Jobless claims continue to surge as more than 6.6 million Americans filed new unemployment benefits last week, according to new data released from the U.S. Department of Labor on Thursday.
That brings the three-week total of new unemployment claims to 16.8 million as the economic fallout over the Wuhan coronavirus continues to take its toll on the nation’s economy. About 6.6 million Americans had filed new claims the week before and 3.3 million new claims were filed in the week ending on March 21. The previous record for number of new filings in a single week was in 1982 when 695,000 new jobless claims were filed.
The new numbers illustrate the enormous impact that government-mandated closures are having on the American economy, shuttering business and landing millions out of work. According to a new survey released last week by the U.S. Chamber of Commerce with MetLife, one in four businesses nationwide are on the brink of collapse reporting that they are less than two months away from permanent closure if unable to open by June. One in ten reported they were just under one month way from closing their doors for good.
While Congress passed the Coronavirus Aid, Relief, and Economic Security (CARES) Act to provide some relief to small businesses in late March, Federalist Senior Editor Chris Bedford explains that the aid falls short of what is needed to keep them alive throughout the crisis. Unrealistic parameters surrounding the forgivable loans crafted in the legislation, Bedford writes, “allows far too little money to make up for a lost month and get through the following two or more.” In other words, the loans for many small businesses are “forgivable” in name only.
Senate Republicans are pushing for an additional $250 million aid package for small businesses this week but are facing resistance from Democrats making counter proposals to tie small business funding to more aid to local governments, hospitals, and welfare programs.

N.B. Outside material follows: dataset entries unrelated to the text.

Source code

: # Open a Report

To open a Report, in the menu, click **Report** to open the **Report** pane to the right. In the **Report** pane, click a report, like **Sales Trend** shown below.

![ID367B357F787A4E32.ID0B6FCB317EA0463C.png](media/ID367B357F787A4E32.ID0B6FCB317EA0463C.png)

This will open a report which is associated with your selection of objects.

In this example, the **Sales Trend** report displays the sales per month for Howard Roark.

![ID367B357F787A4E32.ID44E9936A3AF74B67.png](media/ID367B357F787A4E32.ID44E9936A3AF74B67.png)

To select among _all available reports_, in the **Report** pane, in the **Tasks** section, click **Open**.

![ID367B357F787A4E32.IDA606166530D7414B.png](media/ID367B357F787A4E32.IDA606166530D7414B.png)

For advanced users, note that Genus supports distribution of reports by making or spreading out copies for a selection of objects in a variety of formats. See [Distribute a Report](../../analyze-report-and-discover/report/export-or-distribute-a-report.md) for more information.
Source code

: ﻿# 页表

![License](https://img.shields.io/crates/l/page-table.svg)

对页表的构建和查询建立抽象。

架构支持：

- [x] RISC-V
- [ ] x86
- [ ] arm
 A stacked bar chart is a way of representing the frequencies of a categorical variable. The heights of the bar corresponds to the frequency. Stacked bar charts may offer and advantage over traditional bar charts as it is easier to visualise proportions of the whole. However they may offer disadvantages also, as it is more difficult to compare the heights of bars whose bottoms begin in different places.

Meanwhile, models predicting a public health apocalypse used by officials have been revised in recent days showing fewer expected deaths from the virus as extreme social distancing measures keep the virus at bay.
As of Thursday, 42 states and the District of Columbia have issued shelter-in-place orders to slow the spread of the virus meaning at least 316 million people are living under the directives.
Many worry however, that prolonged social distancing measures promoting economic suicide could lead to another Great Depression, bringing with it public health consequences threatening to kill thousands more than the virus itself.
In March, Knox County Tennessee saw more suicides in one week for example, than the virus killed in the entire state. Economic devastation and social isolation with no end in sight exacerbates an existing mental health crisis.
Allysen Efferson, an East Tennessee therapist said the link between suicide and financial hardship has been well-established in the data and urged policymakers to consider the existing epidemic over suicide when crafting measures to combat the Wuhan virus.
“At the end of it all, what would be a real devastation to me is that we didn’t even consider that this would have an impact on individuals who may take their lives,” Efferson told The Federalist.